*Exercise instructions*
Reproduce the records below character for character, from their first line through the line containing "自身が現場全体を確認し、搬出の優先順位と安全な動線を頭", including both of those lines.

Data Block Start

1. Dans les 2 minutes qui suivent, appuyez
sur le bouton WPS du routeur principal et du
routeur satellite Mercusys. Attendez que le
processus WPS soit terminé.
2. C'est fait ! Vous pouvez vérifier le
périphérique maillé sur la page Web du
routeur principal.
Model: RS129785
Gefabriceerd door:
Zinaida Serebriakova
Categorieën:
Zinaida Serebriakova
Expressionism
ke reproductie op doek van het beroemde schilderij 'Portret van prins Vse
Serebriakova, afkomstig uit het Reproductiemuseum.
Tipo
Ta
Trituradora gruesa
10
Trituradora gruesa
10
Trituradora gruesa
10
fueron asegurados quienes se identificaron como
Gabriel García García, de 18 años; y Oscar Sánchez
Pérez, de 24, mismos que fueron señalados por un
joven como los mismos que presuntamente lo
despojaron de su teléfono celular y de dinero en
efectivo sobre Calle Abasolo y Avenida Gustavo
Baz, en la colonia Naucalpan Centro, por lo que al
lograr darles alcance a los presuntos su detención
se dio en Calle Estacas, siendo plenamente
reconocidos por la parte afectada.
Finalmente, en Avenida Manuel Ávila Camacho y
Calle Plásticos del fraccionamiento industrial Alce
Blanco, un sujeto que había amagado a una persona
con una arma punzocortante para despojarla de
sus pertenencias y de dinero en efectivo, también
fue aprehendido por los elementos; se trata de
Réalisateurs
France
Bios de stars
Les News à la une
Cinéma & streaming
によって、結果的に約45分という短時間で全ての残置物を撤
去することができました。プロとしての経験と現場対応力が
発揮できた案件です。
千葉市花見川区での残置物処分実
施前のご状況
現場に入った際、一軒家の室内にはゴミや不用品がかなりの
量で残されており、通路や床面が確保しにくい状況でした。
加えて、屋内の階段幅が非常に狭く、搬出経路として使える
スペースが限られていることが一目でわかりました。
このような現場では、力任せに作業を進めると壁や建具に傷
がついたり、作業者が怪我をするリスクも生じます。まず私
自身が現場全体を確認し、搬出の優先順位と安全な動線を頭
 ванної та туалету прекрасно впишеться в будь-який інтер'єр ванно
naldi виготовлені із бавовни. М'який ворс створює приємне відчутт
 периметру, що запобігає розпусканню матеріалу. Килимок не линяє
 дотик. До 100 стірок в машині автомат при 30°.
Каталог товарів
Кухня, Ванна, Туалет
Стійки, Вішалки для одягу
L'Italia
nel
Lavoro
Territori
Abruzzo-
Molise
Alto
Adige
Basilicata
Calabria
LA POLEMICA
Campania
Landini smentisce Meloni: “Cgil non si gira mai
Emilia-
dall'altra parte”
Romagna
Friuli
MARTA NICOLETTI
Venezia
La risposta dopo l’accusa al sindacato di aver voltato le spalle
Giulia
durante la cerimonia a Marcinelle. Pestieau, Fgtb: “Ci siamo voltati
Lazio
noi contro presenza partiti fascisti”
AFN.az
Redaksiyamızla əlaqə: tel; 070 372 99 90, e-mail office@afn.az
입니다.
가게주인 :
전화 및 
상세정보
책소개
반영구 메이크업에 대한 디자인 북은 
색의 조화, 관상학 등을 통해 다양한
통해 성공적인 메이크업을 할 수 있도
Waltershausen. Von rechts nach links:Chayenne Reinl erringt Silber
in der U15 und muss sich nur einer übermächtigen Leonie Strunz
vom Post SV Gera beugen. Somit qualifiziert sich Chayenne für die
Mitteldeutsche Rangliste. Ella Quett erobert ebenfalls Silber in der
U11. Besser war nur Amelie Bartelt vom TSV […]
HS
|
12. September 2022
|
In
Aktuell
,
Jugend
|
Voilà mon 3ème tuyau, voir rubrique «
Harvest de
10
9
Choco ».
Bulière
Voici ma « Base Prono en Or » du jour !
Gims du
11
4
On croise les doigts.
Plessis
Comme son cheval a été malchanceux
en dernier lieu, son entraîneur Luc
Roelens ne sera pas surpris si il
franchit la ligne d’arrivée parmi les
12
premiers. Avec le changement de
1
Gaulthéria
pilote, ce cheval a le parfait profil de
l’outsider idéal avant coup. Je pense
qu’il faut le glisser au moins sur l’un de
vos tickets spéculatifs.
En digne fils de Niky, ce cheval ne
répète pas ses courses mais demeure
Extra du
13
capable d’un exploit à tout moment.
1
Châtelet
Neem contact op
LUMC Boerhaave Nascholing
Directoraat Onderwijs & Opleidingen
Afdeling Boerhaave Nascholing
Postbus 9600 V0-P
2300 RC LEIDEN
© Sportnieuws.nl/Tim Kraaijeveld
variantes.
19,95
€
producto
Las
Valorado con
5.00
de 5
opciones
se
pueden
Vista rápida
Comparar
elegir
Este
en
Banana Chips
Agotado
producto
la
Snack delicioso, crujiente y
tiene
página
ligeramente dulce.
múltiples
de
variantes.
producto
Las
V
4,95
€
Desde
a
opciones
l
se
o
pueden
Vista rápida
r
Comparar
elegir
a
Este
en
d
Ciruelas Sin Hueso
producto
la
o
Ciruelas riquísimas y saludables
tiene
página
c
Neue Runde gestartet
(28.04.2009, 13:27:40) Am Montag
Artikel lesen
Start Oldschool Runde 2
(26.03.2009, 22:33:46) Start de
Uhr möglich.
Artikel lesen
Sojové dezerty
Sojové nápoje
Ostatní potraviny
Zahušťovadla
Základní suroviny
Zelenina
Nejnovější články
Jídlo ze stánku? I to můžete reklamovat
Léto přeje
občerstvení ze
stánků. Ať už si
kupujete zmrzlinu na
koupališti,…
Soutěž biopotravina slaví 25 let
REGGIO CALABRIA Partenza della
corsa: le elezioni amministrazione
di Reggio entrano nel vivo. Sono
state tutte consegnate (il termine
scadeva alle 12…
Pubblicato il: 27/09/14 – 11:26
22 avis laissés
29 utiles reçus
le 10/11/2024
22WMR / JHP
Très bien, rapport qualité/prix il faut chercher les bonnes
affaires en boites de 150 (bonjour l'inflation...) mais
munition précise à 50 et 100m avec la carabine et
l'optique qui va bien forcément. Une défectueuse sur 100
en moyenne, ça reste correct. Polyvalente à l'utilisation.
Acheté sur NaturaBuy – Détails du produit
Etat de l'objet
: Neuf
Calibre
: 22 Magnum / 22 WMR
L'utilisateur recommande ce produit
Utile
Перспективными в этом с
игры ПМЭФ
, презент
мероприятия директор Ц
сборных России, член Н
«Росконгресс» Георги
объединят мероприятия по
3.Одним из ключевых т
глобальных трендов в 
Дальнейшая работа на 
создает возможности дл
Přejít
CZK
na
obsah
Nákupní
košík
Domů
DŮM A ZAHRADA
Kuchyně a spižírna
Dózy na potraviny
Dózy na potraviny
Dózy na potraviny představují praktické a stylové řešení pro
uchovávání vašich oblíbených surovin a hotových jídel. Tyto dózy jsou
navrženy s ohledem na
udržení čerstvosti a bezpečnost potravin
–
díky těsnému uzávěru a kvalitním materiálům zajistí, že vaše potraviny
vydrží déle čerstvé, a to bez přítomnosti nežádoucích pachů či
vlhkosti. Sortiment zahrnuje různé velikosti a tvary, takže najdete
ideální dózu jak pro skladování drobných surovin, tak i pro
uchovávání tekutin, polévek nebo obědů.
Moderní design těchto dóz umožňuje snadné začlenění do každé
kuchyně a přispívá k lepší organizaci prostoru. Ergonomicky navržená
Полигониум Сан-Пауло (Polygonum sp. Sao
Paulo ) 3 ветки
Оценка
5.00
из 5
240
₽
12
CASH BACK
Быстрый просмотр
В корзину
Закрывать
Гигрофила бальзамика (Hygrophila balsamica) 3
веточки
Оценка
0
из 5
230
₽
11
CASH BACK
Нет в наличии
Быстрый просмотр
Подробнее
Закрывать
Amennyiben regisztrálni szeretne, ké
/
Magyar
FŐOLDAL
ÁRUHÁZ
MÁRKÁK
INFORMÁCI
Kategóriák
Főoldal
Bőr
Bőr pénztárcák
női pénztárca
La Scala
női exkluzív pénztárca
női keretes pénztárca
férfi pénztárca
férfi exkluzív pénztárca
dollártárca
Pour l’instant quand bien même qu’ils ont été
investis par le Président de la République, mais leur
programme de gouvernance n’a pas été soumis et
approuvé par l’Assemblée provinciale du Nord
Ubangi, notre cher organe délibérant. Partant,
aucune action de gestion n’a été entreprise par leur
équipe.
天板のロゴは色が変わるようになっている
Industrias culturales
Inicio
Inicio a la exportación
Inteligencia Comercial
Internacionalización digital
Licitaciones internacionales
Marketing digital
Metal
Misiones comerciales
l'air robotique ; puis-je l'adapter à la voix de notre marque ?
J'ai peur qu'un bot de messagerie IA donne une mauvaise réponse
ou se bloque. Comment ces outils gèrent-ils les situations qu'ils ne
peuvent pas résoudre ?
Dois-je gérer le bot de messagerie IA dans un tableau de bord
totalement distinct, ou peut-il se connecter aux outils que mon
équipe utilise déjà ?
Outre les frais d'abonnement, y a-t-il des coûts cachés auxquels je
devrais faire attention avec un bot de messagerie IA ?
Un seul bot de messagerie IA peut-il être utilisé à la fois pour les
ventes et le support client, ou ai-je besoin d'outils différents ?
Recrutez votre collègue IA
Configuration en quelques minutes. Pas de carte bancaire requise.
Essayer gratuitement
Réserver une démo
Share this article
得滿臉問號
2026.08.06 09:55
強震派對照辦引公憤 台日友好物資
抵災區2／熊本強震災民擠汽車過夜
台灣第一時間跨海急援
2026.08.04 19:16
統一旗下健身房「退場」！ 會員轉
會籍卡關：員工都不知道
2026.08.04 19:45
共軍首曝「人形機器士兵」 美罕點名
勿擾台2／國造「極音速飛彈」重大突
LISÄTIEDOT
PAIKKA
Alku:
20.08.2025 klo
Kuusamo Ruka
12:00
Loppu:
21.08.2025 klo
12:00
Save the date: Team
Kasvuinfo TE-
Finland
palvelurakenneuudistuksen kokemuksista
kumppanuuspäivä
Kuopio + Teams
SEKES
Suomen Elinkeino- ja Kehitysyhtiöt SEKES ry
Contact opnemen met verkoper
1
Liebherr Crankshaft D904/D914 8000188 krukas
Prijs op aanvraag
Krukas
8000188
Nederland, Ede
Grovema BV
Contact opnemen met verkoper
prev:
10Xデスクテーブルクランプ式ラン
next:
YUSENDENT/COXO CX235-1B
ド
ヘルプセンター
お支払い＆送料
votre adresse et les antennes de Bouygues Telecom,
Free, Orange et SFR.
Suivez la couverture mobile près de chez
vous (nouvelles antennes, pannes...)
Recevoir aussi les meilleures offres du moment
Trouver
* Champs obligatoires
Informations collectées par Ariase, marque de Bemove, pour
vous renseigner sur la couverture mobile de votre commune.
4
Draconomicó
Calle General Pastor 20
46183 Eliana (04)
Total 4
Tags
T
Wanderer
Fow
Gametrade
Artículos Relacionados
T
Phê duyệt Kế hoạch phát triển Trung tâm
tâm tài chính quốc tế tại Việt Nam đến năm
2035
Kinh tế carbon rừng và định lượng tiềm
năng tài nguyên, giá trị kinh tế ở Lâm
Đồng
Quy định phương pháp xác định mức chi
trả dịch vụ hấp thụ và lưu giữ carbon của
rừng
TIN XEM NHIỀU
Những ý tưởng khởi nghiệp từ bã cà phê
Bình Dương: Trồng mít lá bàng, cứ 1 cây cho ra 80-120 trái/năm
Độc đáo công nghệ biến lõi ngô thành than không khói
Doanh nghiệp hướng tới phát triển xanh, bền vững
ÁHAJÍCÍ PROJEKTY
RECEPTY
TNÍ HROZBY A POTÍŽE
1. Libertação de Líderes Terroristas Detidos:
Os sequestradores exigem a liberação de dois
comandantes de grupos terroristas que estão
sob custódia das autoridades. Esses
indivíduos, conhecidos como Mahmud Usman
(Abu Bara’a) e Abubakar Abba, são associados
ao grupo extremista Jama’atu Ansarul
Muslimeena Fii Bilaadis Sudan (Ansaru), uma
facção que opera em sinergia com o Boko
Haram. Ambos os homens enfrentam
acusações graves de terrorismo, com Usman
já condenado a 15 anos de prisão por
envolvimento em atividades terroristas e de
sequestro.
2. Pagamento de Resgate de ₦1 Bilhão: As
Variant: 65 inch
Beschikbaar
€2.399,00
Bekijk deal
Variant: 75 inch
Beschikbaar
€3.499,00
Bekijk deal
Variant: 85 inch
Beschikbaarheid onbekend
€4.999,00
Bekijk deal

Data Block End

*Answer to this problem*
1. Dans les 2 minutes qui suivent, appuyez
sur le bouton WPS du routeur principal et du
routeur satellite Mercusys. Attendez que le
processus WPS soit terminé.
2. C'est fait ! Vous pouvez vérifier le
périphérique maillé sur la page Web du
routeur principal.
Model: RS129785
Gefabriceerd door:
Zinaida Serebriakova
Categorieën:
Zinaida Serebriakova
Expressionism
ke reproductie op doek van het beroemde schilderij 'Portret van prins Vse
Serebriakova, afkomstig uit het Reproductiemuseum.
Tipo
Ta
Trituradora gruesa
10
Trituradora gruesa
10
Trituradora gruesa
10
fueron asegurados quienes se identificaron como
Gabriel García García, de 18 años; y Oscar Sánchez
Pérez, de 24, mismos que fueron señalados por un
joven como los mismos que presuntamente lo
despojaron de su teléfono celular y de dinero en
efectivo sobre Calle Abasolo y Avenida Gustavo
Baz, en la colonia Naucalpan Centro, por lo que al
lograr darles alcance a los presuntos su detención
se dio en Calle Estacas, siendo plenamente
reconocidos por la parte afectada.
Finalmente, en Avenida Manuel Ávila Camacho y
Calle Plásticos del fraccionamiento industrial Alce
Blanco, un sujeto que había amagado a una persona
con una arma punzocortante para despojarla de
sus pertenencias y de dinero en efectivo, también
fue aprehendido por los elementos; se trata de
Réalisateurs
France
Bios de stars
Les News à la une
Cinéma & streaming
によって、結果的に約45分という短時間で全ての残置物を撤
去することができました。プロとしての経験と現場対応力が
発揮できた案件です。
千葉市花見川区での残置物処分実
施前のご状況
現場に入った際、一軒家の室内にはゴミや不用品がかなりの
量で残されており、通路や床面が確保しにくい状況でした。
加えて、屋内の階段幅が非常に狭く、搬出経路として使える
スペースが限られていることが一目でわかりました。
このような現場では、力任せに作業を進めると壁や建具に傷
がついたり、作業者が怪我をするリスクも生じます。まず私
自身が現場全体を確認し、搬出の優先順位と安全な動線を頭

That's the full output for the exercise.